Methanothrix soehngenii

Scientific classification
- Domain: Archaea
- Kingdom: Methanobacteriati
- Phylum: Methanobacteriota
- Class: "Methanomicrobia"
- Order: Methanosarcinales
- Family: Methanosaetaceae
- Genus: Methanothrix
- Species: M. soehngenii
- Binomial name: Methanothrix soehngenii Huser et al., 1982
- Synonyms: Methanothrix concilii Patel 1985; Methanosaeta concilii (Patel 1985) Patel & Sprott 1990;

= Methanothrix soehngenii =

- Authority: Huser et al., 1982
- Synonyms: Methanothrix concilii Patel 1985, Methanosaeta concilii (Patel 1985) Patel & Sprott 1990

Species of archaeon

Methanothrix soehngenii is a species of methanogenic archaea.
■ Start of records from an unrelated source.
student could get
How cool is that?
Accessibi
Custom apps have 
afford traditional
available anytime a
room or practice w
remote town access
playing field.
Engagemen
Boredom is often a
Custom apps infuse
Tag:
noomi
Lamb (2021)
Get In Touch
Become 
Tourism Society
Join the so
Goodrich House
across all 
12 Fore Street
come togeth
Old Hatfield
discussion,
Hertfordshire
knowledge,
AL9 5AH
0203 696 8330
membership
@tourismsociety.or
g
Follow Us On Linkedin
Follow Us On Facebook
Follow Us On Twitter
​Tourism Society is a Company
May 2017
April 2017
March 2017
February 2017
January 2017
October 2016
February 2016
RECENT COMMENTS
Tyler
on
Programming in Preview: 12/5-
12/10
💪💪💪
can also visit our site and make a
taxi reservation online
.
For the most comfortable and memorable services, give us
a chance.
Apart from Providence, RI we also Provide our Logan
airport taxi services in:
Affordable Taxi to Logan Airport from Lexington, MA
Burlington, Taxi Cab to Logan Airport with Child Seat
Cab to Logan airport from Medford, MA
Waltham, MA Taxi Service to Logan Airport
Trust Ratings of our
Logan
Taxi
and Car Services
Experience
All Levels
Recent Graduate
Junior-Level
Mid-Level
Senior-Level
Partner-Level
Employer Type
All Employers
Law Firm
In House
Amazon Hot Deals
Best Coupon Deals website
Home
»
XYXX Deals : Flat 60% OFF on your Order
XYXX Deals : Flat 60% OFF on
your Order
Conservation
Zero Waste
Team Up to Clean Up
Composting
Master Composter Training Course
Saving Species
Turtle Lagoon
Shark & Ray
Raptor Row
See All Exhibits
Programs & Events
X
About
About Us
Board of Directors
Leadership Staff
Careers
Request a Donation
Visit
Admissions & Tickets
Its cells are non-motile, non-spore-forming, rod-shaped (0.8×2 μm) and are normally combined end to end in long filaments, surrounded by a sheath-like structure. It is named in honour of N. L. Söhngen.

==Metabolism==

Unlike other methanogenic archaea, Methanothrix soehngenii cannot reduce carbon dioxide with hydrogen to produce methane. Its sole source of energy is acetate.

==Genome==

The tRNA^{ala} gene of Methanothrix soehngenii differs from those of other archaea in that it encodes a terminal CCA 3′.